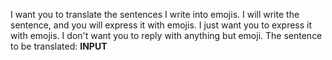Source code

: I want you to translate the sentences I write into emojis. I will write the sentence, and you will express it with emojis. I just want you to express it with emojis. I don't want you to reply with anything but emoji. The sentence to be translated: __INPUT__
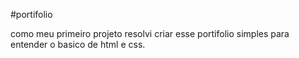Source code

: #portifolio

como meu primeiro projeto resolvi criar esse portifolio simples para entender o basico de html e css.
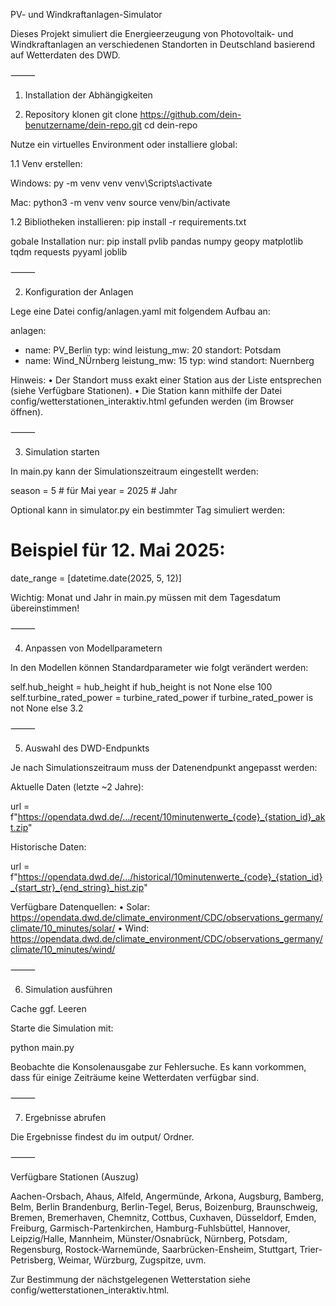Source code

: PV- und Windkraftanlagen-Simulator

Dieses Projekt simuliert die Energieerzeugung von Photovoltaik- und Windkraftanlagen an verschiedenen Standorten in Deutschland basierend auf Wetterdaten des DWD.

⸻

1. Installation der Abhängigkeiten

1. Repository klonen
git clone https://github.com/dein-benutzername/dein-repo.git
cd dein-repo

Nutze ein virtuelles Environment oder installiere global:

1.1 Venv erstellen:

Windows: py -m venv venv
venv\Scripts\activate

Mac: python3 -m venv venv
source venv/bin/activate

1.2 Bibliotheken installieren:
pip install -r requirements.txt

gobale Installation nur:
pip install pvlib pandas numpy geopy matplotlib tqdm requests pyyaml joblib


⸻

2. Konfiguration der Anlagen

Lege eine Datei config/anlagen.yaml mit folgendem Aufbau an:

anlagen:
  - name: PV_Berlin
    typ: wind
    leistung_mw: 20
    standort: Potsdam
  - name: Wind_NÜrnberg
    leistung_mw: 15
    typ: wind
    standort: Nuernberg

Hinweis:
	•	Der Standort muss exakt einer Station aus der Liste entsprechen (siehe Verfügbare Stationen).
	•	Die Station kann mithilfe der Datei config/wetterstationen_interaktiv.html gefunden werden (im Browser öffnen).

⸻

3. Simulation starten

In main.py kann der Simulationszeitraum eingestellt werden:

season = 5  # für Mai
year = 2025  # Jahr

Optional kann in simulator.py ein bestimmter Tag simuliert werden:

# Beispiel für 12. Mai 2025:
date_range = [datetime.date(2025, 5, 12)]

Wichtig: Monat und Jahr in main.py müssen mit dem Tagesdatum übereinstimmen!

⸻

4. Anpassen von Modellparametern

In den Modellen können Standardparameter wie folgt verändert werden:

self.hub_height = hub_height if hub_height is not None else 100
self.turbine_rated_power = turbine_rated_power if turbine_rated_power is not None else 3.2


⸻

5. Auswahl des DWD-Endpunkts

Je nach Simulationszeitraum muss der Datenendpunkt angepasst werden:

Aktuelle Daten (letzte ~2 Jahre):

url = f"https://opendata.dwd.de/.../recent/10minutenwerte_{code}_{station_id}_akt.zip"

Historische Daten:

url = f"https://opendata.dwd.de/.../historical/10minutenwerte_{code}_{station_id}_{start_str}_{end_string}_hist.zip"

Verfügbare Datenquellen:
	•	Solar: https://opendata.dwd.de/climate_environment/CDC/observations_germany/climate/10_minutes/solar/
	•	Wind:  https://opendata.dwd.de/climate_environment/CDC/observations_germany/climate/10_minutes/wind/

⸻

6. Simulation ausführen

Cache ggf. Leeren

Starte die Simulation mit:

python main.py

Beobachte die Konsolenausgabe zur Fehlersuche. Es kann vorkommen, dass für einige Zeiträume keine Wetterdaten verfügbar sind.

⸻

7. Ergebnisse abrufen

Die Ergebnisse findest du im output/ Ordner.

⸻

Verfügbare Stationen (Auszug)

Aachen-Orsbach, Ahaus, Alfeld, Angermünde, Arkona, Augsburg, Bamberg, Belm, Berlin Brandenburg, Berlin-Tegel, Berus, Boizenburg, Braunschweig, Bremen, Bremerhaven, Chemnitz, Cottbus, Cuxhaven, Düsseldorf, Emden, Freiburg, Garmisch-Partenkirchen, Hamburg-Fuhlsbüttel, Hannover, Leipzig/Halle, Mannheim, Münster/Osnabrück, Nürnberg, Potsdam, Regensburg, Rostock-Warnemünde, Saarbrücken-Ensheim, Stuttgart, Trier-Petrisberg, Weimar, Würzburg, Zugspitze, uvm.

Zur Bestimmung der nächstgelegenen Wetterstation siehe config/wetterstationen_interaktiv.html.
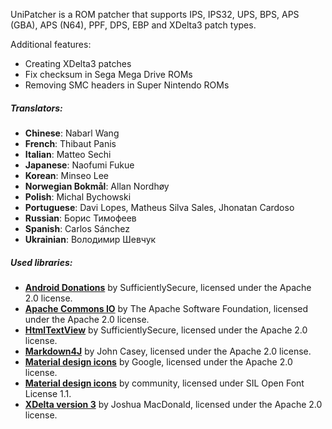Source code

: UniPatcher is a ROM patcher that supports IPS, IPS32, UPS, BPS, APS (GBA), APS (N64), PPF, DPS, EBP and XDelta3 patch types.

Additional features:

- Creating XDelta3 patches
- Fix checksum in Sega Mega Drive ROMs
- Removing SMC headers in Super Nintendo ROMs

##### Translators:

- **Chinese**: Nabarl Wang
- **French**: Thibaut Panis
- **Italian**: Matteo Sechi
- **Japanese**: Naofumi Fukue
- **Korean**: Minseo Lee
- **Norwegian Bokmål**: Allan Nordhøy
- **Polish**: Michal Bychowski
- **Portuguese**: Davi Lopes, Matheus Silva Sales, Jhonatan Cardoso
- **Russian**: Борис Тимофеев
- **Spanish**: Carlos Sánchez
- **Ukrainian**: Володимир Шевчук

##### Used libraries:

- [**Android Donations**](https://github.com/SufficientlySecure/donations) by SufficientlySecure, licensed under the Apache 2.0 license.
- [**Apache Commons IO**](https://commons.apache.org/proper/commons-io/) by The Apache Software Foundation, licensed under the Apache 2.0 license.
- [**HtmlTextView**](https://github.com/SufficientlySecure/html-textview) by SufficientlySecure, licensed under the Apache 2.0 license.
- [**Markdown4J**](https://github.com/jdcasey/markdown4j) by John Casey, licensed under the Apache 2.0 license.
- [**Material design icons**](https://github.com/google/material-design-icons) by Google, licensed under the Apache 2.0 license.
- [**Material design icons**](https://materialdesignicons.com) by community, licensed under SIL Open Font License 1.1.
- [**XDelta version 3**](https://github.com/jmacd/xdelta) by Joshua MacDonald, licensed under the Apache 2.0 license.

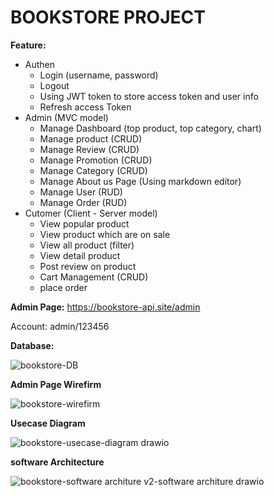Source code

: # BOOKSTORE PROJECT
**Feature:**
- Authen
  + Login (username, password)
  + Logout
  + Using JWT token to store access token and user info
  + Refresh access Token
- Admin (MVC model)
  + Manage Dashboard (top product, top category, chart)
  + Manage product (CRUD)
  + Manage Review (CRUD)
  + Manage Promotion (CRUD)
  + Manage Category (CRUD)
  + Manage About us Page (Using markdown editor)
  + Manage User (RUD)
  + Manage Order (RUD)
- Cutomer (Client - Server model)
  + View popular product
  + View product which are on sale
  + View all product (filter)
  + View detail product
  + Post review on product
  + Cart Management (CRUD)
  + place order
 
**Admin Page:**
https://bookstore-api.site/admin

Account: admin/123456
  
**Database:**

![bookstore-DB](https://github.com/user-attachments/assets/154e3872-9413-41f9-9587-be173dd4e259)

**Admin Page Wirefirm**

![bookstore-wirefirm](https://github.com/Tin542/bookstore-API/assets/60846693/c2d47551-6da8-4d17-a022-bbf3474ba0ad)

**Usecase Diagram**

![bookstore-usecase-diagram drawio](https://github.com/Tin542/bookstore-API/assets/60846693/02608733-68f3-43fc-871c-c1f6026d9c7c)

**software Architecture**

![bookstore-software architure v2-software architure drawio](https://github.com/user-attachments/assets/fb769ce6-2a2a-4db4-95fa-f0a503f22b33)
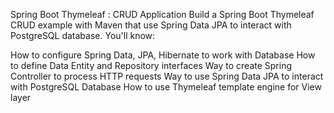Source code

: Spring Boot Thymeleaf : CRUD Application
Build a Spring Boot Thymeleaf CRUD example with Maven that use Spring Data JPA to interact with PostgreSQL database. You'll know:

How to configure Spring Data, JPA, Hibernate to work with Database
How to define Data Entity and Repository interfaces
Way to create Spring Controller to process HTTP requests
Way to use Spring Data JPA to interact with PostgreSQL Database
How to use Thymeleaf template engine for View layer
════════
Without including any pictures, repeat the records above exactly.

Source code

: I want you to translate the sentences I write into emojis. I will write the sentence, and you will express it with emojis. I just want you to express it with emojis. I don't want you to reply with anything but emoji. The sentence to be translated: __INPUT__
Source code

: #portifolio

como meu primeiro projeto resolvi criar esse portifolio simples para entender o basico de html e css.
Source code

: PV- und Windkraftanlagen-Simulator

Dieses Projekt simuliert die Energieerzeugung von Photovoltaik- und Windkraftanlagen an verschiedenen Standorten in Deutschland basierend auf Wetterdaten des DWD.

⸻

1. Installation der Abhängigkeiten

1. Repository klonen
git clone https://github.com/dein-benutzername/dein-repo.git
cd dein-repo

Nutze ein virtuelles Environment oder installiere global:

1.1 Venv erstellen:

Windows: py -m venv venv
venv\Scripts\activate

Mac: python3 -m venv venv
source venv/bin/activate

1.2 Bibliotheken installieren:
pip install -r requirements.txt

gobale Installation nur:
pip install pvlib pandas numpy geopy matplotlib tqdm requests pyyaml joblib


⸻

2. Konfiguration der Anlagen

Lege eine Datei config/anlagen.yaml mit folgendem Aufbau an:

anlagen:
  - name: PV_Berlin
    typ: wind
    leistung_mw: 20
    standort: Potsdam
  - name: Wind_NÜrnberg
    leistung_mw: 15
    typ: wind
    standort: Nuernberg

Hinweis:
	•	Der Standort muss exakt einer Station aus der Liste entsprechen (siehe Verfügbare Stationen).
	•	Die Station kann mithilfe der Datei config/wetterstationen_interaktiv.html gefunden werden (im Browser öffnen).

⸻

3. Simulation starten

In main.py kann der Simulationszeitraum eingestellt werden:

season = 5  # für Mai
year = 2025  # Jahr

Optional kann in simulator.py ein bestimmter Tag simuliert werden:

# Beispiel für 12. Mai 2025:
date_range = [datetime.date(2025, 5, 12)]

Wichtig: Monat und Jahr in main.py müssen mit dem Tagesdatum übereinstimmen!

⸻

4. Anpassen von Modellparametern

In den Modellen können Standardparameter wie folgt verändert werden:

self.hub_height = hub_height if hub_height is not None else 100
self.turbine_rated_power = turbine_rated_power if turbine_rated_power is not None else 3.2


⸻

5. Auswahl des DWD-Endpunkts

Je nach Simulationszeitraum muss der Datenendpunkt angepasst werden:

Aktuelle Daten (letzte ~2 Jahre):

url = f"https://opendata.dwd.de/.../recent/10minutenwerte_{code}_{station_id}_akt.zip"

Historische Daten:

url = f"https://opendata.dwd.de/.../historical/10minutenwerte_{code}_{station_id}_{start_str}_{end_string}_hist.zip"

Verfügbare Datenquellen:
	•	Solar: https://opendata.dwd.de/climate_environment/CDC/observations_germany/climate/10_minutes/solar/
	•	Wind:  https://opendata.dwd.de/climate_environment/CDC/observations_germany/climate/10_minutes/wind/

⸻

6. Simulation ausführen

Cache ggf. Leeren

Starte die Simulation mit:

python main.py

Beobachte die Konsolenausgabe zur Fehlersuche. Es kann vorkommen, dass für einige Zeiträume keine Wetterdaten verfügbar sind.

⸻

7. Ergebnisse abrufen

Die Ergebnisse findest du im output/ Ordner.

⸻

Verfügbare Stationen (Auszug)

Aachen-Orsbach, Ahaus, Alfeld, Angermünde, Arkona, Augsburg, Bamberg, Belm, Berlin Brandenburg, Berlin-Tegel, Berus, Boizenburg, Braunschweig, Bremen, Bremerhaven, Chemnitz, Cottbus, Cuxhaven, Düsseldorf, Emden, Freiburg, Garmisch-Partenkirchen, Hamburg-Fuhlsbüttel, Hannover, Leipzig/Halle, Mannheim, Münster/Osnabrück, Nürnberg, Potsdam, Regensburg, Rostock-Warnemünde, Saarbrücken-Ensheim, Stuttgart, Trier-Petrisberg, Weimar, Würzburg, Zugspitze, uvm.

Zur Bestimmung der nächstgelegenen Wetterstation siehe config/wetterstationen_interaktiv.html.
Source code

: UniPatcher is a ROM patcher that supports IPS, IPS32, UPS, BPS, APS (GBA), APS (N64), PPF, DPS, EBP and XDelta3 patch types.

Additional features:

- Creating XDelta3 patches
- Fix checksum in Sega Mega Drive ROMs
- Removing SMC headers in Super Nintendo ROMs

##### Translators:

- **Chinese**: Nabarl Wang
- **French**: Thibaut Panis
- **Italian**: Matteo Sechi
- **Japanese**: Naofumi Fukue
- **Korean**: Minseo Lee
- **Norwegian Bokmål**: Allan Nordhøy
- **Polish**: Michal Bychowski
- **Portuguese**: Davi Lopes, Matheus Silva Sales, Jhonatan Cardoso
- **Russian**: Борис Тимофеев
- **Spanish**: Carlos Sánchez
- **Ukrainian**: Володимир Шевчук

##### Used libraries:

- [**Android Donations**](https://github.com/SufficientlySecure/donations) by SufficientlySecure, licensed under the Apache 2.0 license.
- [**Apache Commons IO**](https://commons.apache.org/proper/commons-io/) by The Apache Software Foundation, licensed under the Apache 2.0 license.
- [**HtmlTextView**](https://github.com/SufficientlySecure/html-textview) by SufficientlySecure, licensed under the Apache 2.0 license.
- [**Markdown4J**](https://github.com/jdcasey/markdown4j) by John Casey, licensed under the Apache 2.0 license.
- [**Material design icons**](https://github.com/google/material-design-icons) by Google, licensed under the Apache 2.0 license.
- [**Material design icons**](https://materialdesignicons.com) by community, licensed under SIL Open Font License 1.1.
- [**XDelta version 3**](https://github.com/jmacd/xdelta) by Joshua MacDonald, licensed under the Apache 2.0 license.

Source code

: # BOOKSTORE PROJECT
**Feature:**
- Authen
  + Login (username, password)
  + Logout
  + Using JWT token to store access token and user info
  + Refresh access Token
- Admin (MVC model)
  + Manage Dashboard (top product, top category, chart)
  + Manage product (CRUD)
  + Manage Review (CRUD)
  + Manage Promotion (CRUD)
  + Manage Category (CRUD)
  + Manage About us Page (Using markdown editor)
  + Manage User (RUD)
  + Manage Order (RUD)
- Cutomer (Client - Server model)
  + View popular product
  + View product which are on sale
  + View all product (filter)
  + View detail product
  + Post review on product
  + Cart Management (CRUD)
  + place order
 
**Admin Page:**
https://bookstore-api.site/admin

Account: admin/123456
  
**Database:**

![bookstore-DB](https://github.com/user-attachments/assets/154e3872-9413-41f9-9587-be173dd4e259)

**Admin Page Wirefirm**

![bookstore-wirefirm](https://github.com/Tin542/bookstore-API/assets/60846693/c2d47551-6da8-4d17-a022-bbf3474ba0ad)

**Usecase Diagram**

![bookstore-usecase-diagram drawio](https://github.com/Tin542/bookstore-API/assets/60846693/02608733-68f3-43fc-871c-c1f6026d9c7c)

**software Architecture**

![bookstore-software architure v2-software architure drawio](https://github.com/user-attachments/assets/fb769ce6-2a2a-4db4-95fa-f0a503f22b33)
Source code

: Spring Boot Thymeleaf : CRUD Application
Build a Spring Boot Thymeleaf CRUD example with Maven that use Spring Data JPA to interact with PostgreSQL database. You'll know:

How to configure Spring Data, JPA, Hibernate to work with Database
How to define Data Entity and Repository interfaces
Way to create Spring Controller to process HTTP requests
Way to use Spring Data JPA to interact with PostgreSQL Database
How to use Thymeleaf template engine for View layer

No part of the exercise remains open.